Can you comment, John, on the section that's impacted at Troy? I know that you've been increasing your exploration around Troy before this happened. Do you have a sense of what percentage of your resource at Troy would potentially be impacted by the applicable area that's been impacted here?

John G. Shanahan

Well, the main groundfall was along our main haulage group. And it really didn't cut off access to reserves. It certainly didn't cut off access to our resources and potential development of the I Beds, the JF Property, but it sure made logistics more difficult. And so the development work that we're doing in the drifting that we're doing to the Lower Quartzite is really a way to bypass that area on the upper level. So at this stage, we have not written off our reserves because we believe, for successful wins in the evaluation phase, that we'll able to access them. And it certainly hasn't -- it will change how we access the I Beds and the JF Property, but long term, those goals of achieving that still remain. It's just -- it really is a logistics problem at this point.

Operator

[Operator Instructions] Your next question comes from the line of Jessica Pendal with VSA Capital.

Jessica Pendal - VSA Capital Limited, Research Division

I just had a quick question in regards to the announcement that you're expecting to put out at the end of the month, with the update on what's going on at Troy.
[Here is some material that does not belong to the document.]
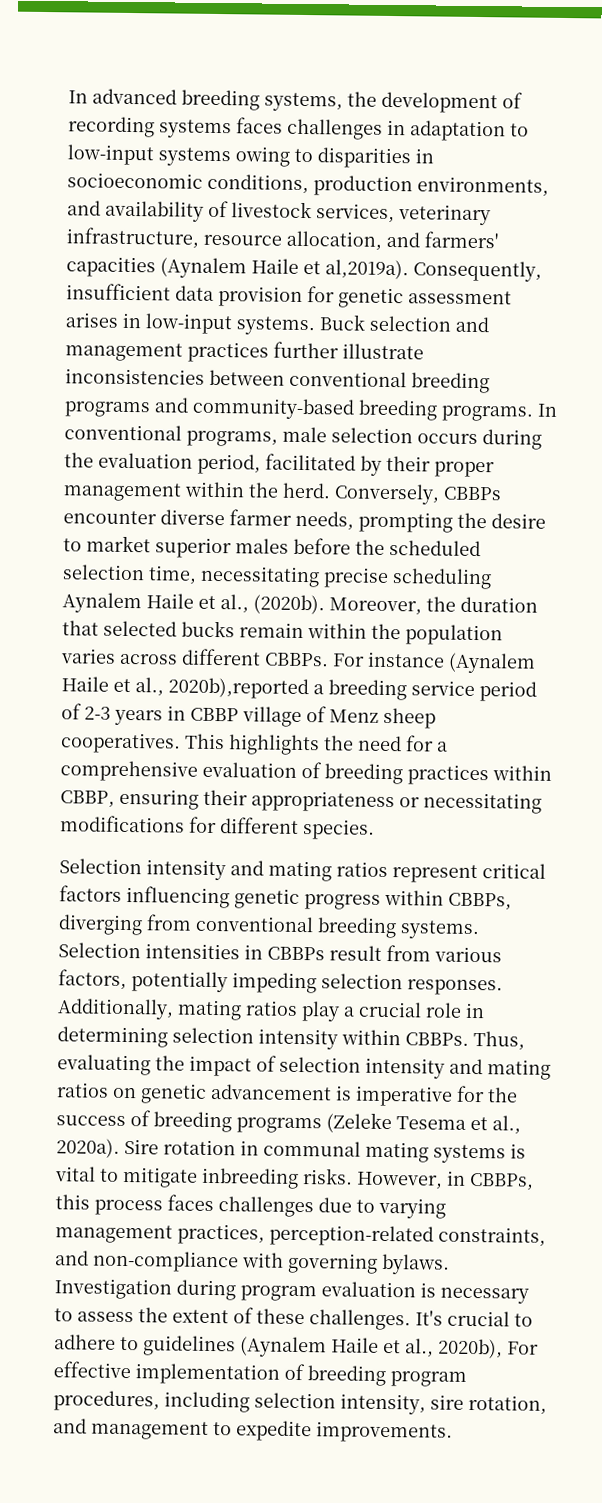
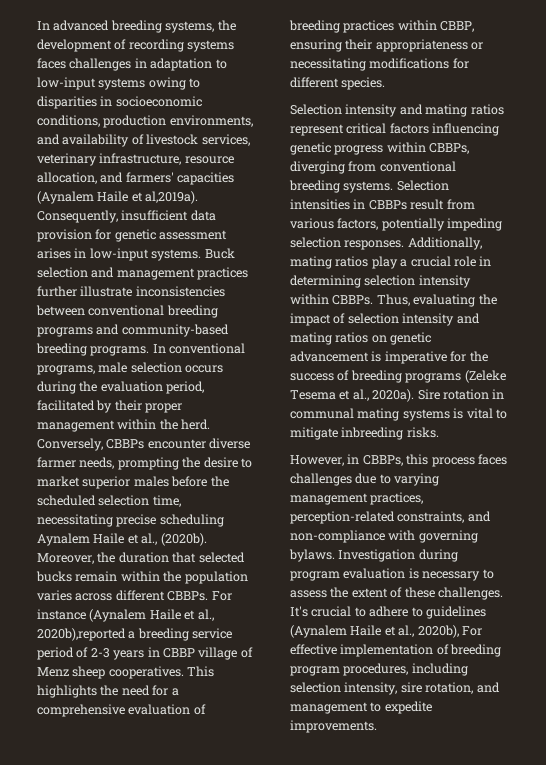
(353, 1176) none -> (439, 432) //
I just wanted to know if, as a part of that announcement, you will be including some guidance for the year on exactly how this incident has affected the production numbers and what you expect to see for the remainder of the year.

John G. Shanahan

Jessica, I think we've come to the conclusion that we're not going to put out guidance numbers until we're really at that point of by putting production through. So it's -- certainly, at the end of the month, we're not going to be in position to put out the guidance numbers for 2013.
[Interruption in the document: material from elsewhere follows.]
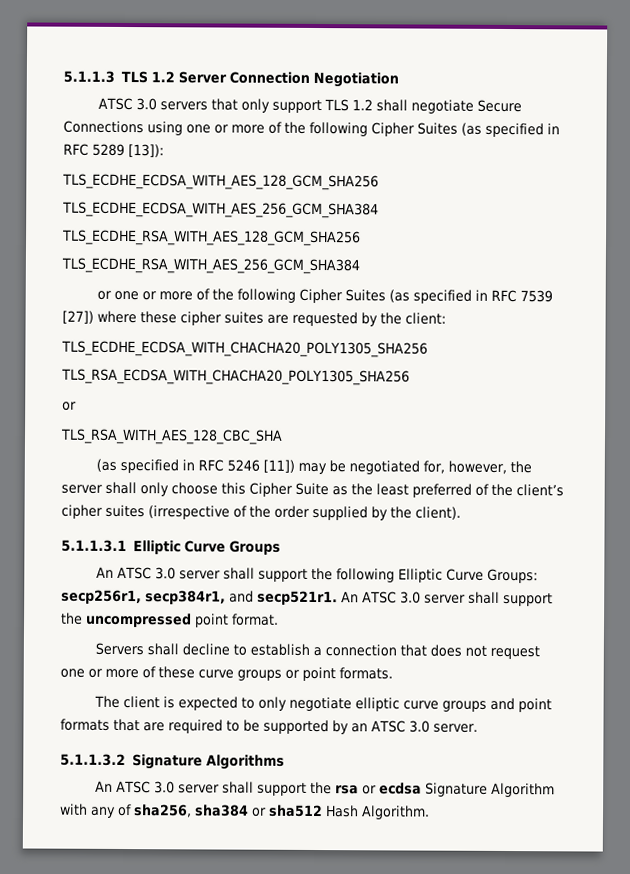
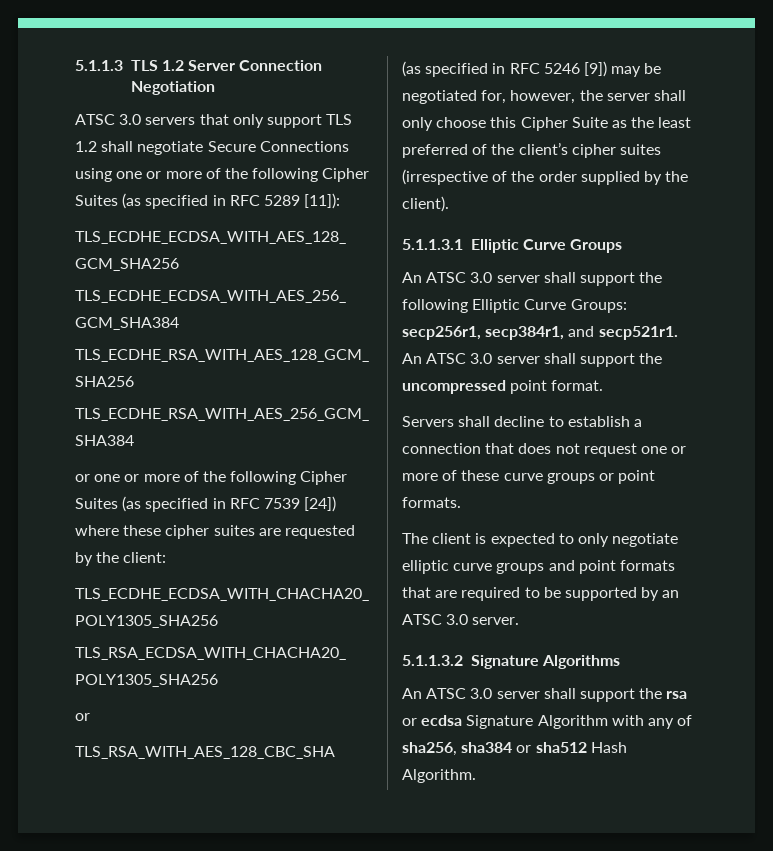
[128,144,164,158] [13]): -> [304,193,341,209] [11]):
[62,310,94,324] [27]) -> [304,496,337,512] [24])
[262,459,295,473] [11]) -> [583,61,607,77] [9])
Jessica Pendal - VSA Capital Limited, Research Division

Okay, not a problem. And just following up from that, I'm sure that the last thing that I read, even in this announcement from last week, was that the timing for start-up was still looking at Q2. But having heard what's going on and what's still needs to happen, I'm just questioning whether that's still actually viable.

John G. Shanahan

Well, it's something we're grappling with at the moment. Clearly, in the next couple of weeks, it's the big question that we have to answer. And that's part of what we're working on at the moment, Jessica, and it's part and parcel of what we hope to be able to announce at the end of the month.

Operator

And there are no further questions over the phone at this time. I turn the call back over to the presenters.

John G. Shanahan

Well, thank you. I appreciate everybody's time and support. And as with quarter 1, quarter 2 is a difficult quarter for us, but we are working away. Our long-term objective, our long-term goals, have not changed, and that's to operate Troy and to develop Rock Creek. That's not changing. How we get there, may, certainly, but we're not changing our long-term objectives.

So I thank everybody for their interest and support. And thank you, Sarah, for the call.

Operator

This concludes today's conference call. You may now disconnect.